PROMPT. All entries below are to be reproduced exactly.

ENTRIES SHOWN.
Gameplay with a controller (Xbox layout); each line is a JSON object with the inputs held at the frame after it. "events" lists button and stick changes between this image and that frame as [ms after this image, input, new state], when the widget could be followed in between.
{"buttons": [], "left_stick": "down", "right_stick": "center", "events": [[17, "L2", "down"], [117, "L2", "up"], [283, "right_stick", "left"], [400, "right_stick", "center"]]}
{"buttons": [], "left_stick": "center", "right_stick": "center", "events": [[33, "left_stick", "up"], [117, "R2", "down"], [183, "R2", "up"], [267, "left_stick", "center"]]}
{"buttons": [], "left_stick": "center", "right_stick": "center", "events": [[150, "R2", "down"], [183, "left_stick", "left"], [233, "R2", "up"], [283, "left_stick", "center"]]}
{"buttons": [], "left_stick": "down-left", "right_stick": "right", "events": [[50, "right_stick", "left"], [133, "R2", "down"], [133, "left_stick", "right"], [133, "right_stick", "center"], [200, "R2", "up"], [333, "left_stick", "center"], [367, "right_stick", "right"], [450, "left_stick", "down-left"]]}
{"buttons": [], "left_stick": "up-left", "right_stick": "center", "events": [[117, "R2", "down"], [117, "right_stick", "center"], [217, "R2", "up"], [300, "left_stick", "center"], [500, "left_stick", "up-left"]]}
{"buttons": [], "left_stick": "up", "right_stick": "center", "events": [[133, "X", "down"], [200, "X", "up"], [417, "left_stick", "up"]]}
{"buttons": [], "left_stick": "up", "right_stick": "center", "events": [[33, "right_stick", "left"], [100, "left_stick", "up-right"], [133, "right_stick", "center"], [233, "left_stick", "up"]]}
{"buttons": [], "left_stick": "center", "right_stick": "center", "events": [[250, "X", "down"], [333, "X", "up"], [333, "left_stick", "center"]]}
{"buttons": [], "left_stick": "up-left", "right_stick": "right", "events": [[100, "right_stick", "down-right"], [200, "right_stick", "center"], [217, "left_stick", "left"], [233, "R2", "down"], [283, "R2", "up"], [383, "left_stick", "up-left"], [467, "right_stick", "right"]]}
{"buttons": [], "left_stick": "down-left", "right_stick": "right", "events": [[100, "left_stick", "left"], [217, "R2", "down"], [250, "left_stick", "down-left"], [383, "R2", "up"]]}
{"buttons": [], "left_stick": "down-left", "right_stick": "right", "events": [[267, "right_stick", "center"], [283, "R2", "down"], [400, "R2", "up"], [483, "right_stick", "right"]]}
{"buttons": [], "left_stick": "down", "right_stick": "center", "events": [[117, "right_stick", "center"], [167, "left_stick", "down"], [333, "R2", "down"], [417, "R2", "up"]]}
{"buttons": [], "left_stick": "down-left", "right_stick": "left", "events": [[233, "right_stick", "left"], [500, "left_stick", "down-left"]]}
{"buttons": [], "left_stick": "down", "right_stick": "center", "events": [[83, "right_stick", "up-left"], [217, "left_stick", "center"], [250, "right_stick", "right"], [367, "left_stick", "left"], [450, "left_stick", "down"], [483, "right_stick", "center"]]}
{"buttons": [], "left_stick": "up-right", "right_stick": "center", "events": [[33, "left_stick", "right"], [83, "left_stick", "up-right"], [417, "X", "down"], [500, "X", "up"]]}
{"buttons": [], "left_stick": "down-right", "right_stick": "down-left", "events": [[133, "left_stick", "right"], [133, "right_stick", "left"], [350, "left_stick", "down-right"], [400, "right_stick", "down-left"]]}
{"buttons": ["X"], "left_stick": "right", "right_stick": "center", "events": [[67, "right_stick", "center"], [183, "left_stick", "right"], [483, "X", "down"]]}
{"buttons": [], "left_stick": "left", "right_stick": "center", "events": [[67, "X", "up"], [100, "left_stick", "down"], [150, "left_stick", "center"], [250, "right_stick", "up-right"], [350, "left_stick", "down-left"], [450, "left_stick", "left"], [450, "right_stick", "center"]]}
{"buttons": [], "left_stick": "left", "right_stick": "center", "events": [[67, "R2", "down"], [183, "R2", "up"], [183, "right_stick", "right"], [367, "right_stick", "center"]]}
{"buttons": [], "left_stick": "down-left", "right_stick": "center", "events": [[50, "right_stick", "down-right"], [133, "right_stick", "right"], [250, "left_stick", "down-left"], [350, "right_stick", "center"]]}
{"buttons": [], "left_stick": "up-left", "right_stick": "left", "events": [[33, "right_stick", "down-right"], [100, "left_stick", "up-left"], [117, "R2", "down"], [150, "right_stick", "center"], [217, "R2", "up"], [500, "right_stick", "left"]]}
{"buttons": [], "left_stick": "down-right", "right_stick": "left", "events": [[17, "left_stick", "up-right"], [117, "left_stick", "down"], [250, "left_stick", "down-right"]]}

WRITTEN ANSWER.
Gameplay with a controller (Xbox layout); each line is a JSON object with the inputs held at the frame after it. "events" lists button and stick changes between this image and that frame as [ms after this image, input, new state], when the widget could be followed in between.
{"buttons": [], "left_stick": "down", "right_stick": "center", "events": [[17, "L2", "down"], [117, "L2", "up"], [283, "right_stick", "left"], [400, "right_stick", "center"]]}
{"buttons": [], "left_stick": "center", "right_stick": "center", "events": [[33, "left_stick", "up"], [117, "R2", "down"], [183, "R2", "up"], [267, "left_stick", "center"]]}
{"buttons": [], "left_stick": "center", "right_stick": "center", "events": [[150, "R2", "down"], [183, "left_stick", "left"], [233, "R2", "up"], [283, "left_stick", "center"]]}
{"buttons": [], "left_stick": "down-left", "right_stick": "right", "events": [[50, "right_stick", "left"], [133, "R2", "down"], [133, "left_stick", "right"], [133, "right_stick", "center"], [200, "R2", "up"], [333, "left_stick", "center"], [367, "right_stick", "right"], [450, "left_stick", "down-left"]]}
{"buttons": [], "left_stick": "up-left", "right_stick": "center", "events": [[117, "R2", "down"], [117, "right_stick", "center"], [217, "R2", "up"], [300, "left_stick", "center"], [500, "left_stick", "up-left"]]}
{"buttons": [], "left_stick": "up", "right_stick": "center", "events": [[133, "X", "down"], [200, "X", "up"], [417, "left_stick", "up"]]}
{"buttons": [], "left_stick": "up", "right_stick": "center", "events": [[33, "right_stick", "left"], [100, "left_stick", "up-right"], [133, "right_stick", "center"], [233, "left_stick", "up"]]}
{"buttons": [], "left_stick": "center", "right_stick": "center", "events": [[250, "X", "down"], [333, "X", "up"], [333, "left_stick", "center"]]}
{"buttons": [], "left_stick": "up-left", "right_stick": "right", "events": [[100, "right_stick", "down-right"], [200, "right_stick", "center"], [217, "left_stick", "left"], [233, "R2", "down"], [283, "R2", "up"], [383, "left_stick", "up-left"], [467, "right_stick", "right"]]}
{"buttons": [], "left_stick": "down-left", "right_stick": "right", "events": [[100, "left_stick", "left"], [217, "R2", "down"], [250, "left_stick", "down-left"], [383, "R2", "up"]]}
{"buttons": [], "left_stick": "down-left", "right_stick": "right", "events": [[267, "right_stick", "center"], [283, "R2", "down"], [400, "R2", "up"], [483, "right_stick", "right"]]}
{"buttons": [], "left_stick": "down", "right_stick": "center", "events": [[117, "right_stick", "center"], [167, "left_stick", "down"], [333, "R2", "down"], [417, "R2", "up"]]}
{"buttons": [], "left_stick": "down-left", "right_stick": "left", "events": [[233, "right_stick", "left"], [500, "left_stick", "down-left"]]}
{"buttons": [], "left_stick": "down", "right_stick": "center", "events": [[83, "right_stick", "up-left"], [217, "left_stick", "center"], [250, "right_stick", "right"], [367, "left_stick", "left"], [450, "left_stick", "down"], [483, "right_stick", "center"]]}
{"buttons": [], "left_stick": "up-right", "right_stick": "center", "events": [[33, "left_stick", "right"], [83, "left_stick", "up-right"], [417, "X", "down"], [500, "X", "up"]]}
{"buttons": [], "left_stick": "down-right", "right_stick": "down-left", "events": [[133, "left_stick", "right"], [133, "right_stick", "left"], [350, "left_stick", "down-right"], [400, "right_stick", "down-left"]]}
{"buttons": ["X"], "left_stick": "right", "right_stick": "center", "events": [[67, "right_stick", "center"], [183, "left_stick", "right"], [483, "X", "down"]]}
{"buttons": [], "left_stick": "left", "right_stick": "center", "events": [[67, "X", "up"], [100, "left_stick", "down"], [150, "left_stick", "center"], [250, "right_stick", "up-right"], [350, "left_stick", "down-left"], [450, "left_stick", "left"], [450, "right_stick", "center"]]}
{"buttons": [], "left_stick": "left", "right_stick": "center", "events": [[67, "R2", "down"], [183, "R2", "up"], [183, "right_stick", "right"], [367, "right_stick", "center"]]}
{"buttons": [], "left_stick": "down-left", "right_stick": "center", "events": [[50, "right_stick", "down-right"], [133, "right_stick", "right"], [250, "left_stick", "down-left"], [350, "right_stick", "center"]]}
{"buttons": [], "left_stick": "up-left", "right_stick": "left", "events": [[33, "right_stick", "down-right"], [100, "left_stick", "up-left"], [117, "R2", "down"], [150, "right_stick", "center"], [217, "R2", "up"], [500, "right_stick", "left"]]}
{"buttons": [], "left_stick": "down-right", "right_stick": "left", "events": [[17, "left_stick", "up-right"], [117, "left_stick", "down"], [250, "left_stick", "down-right"]]}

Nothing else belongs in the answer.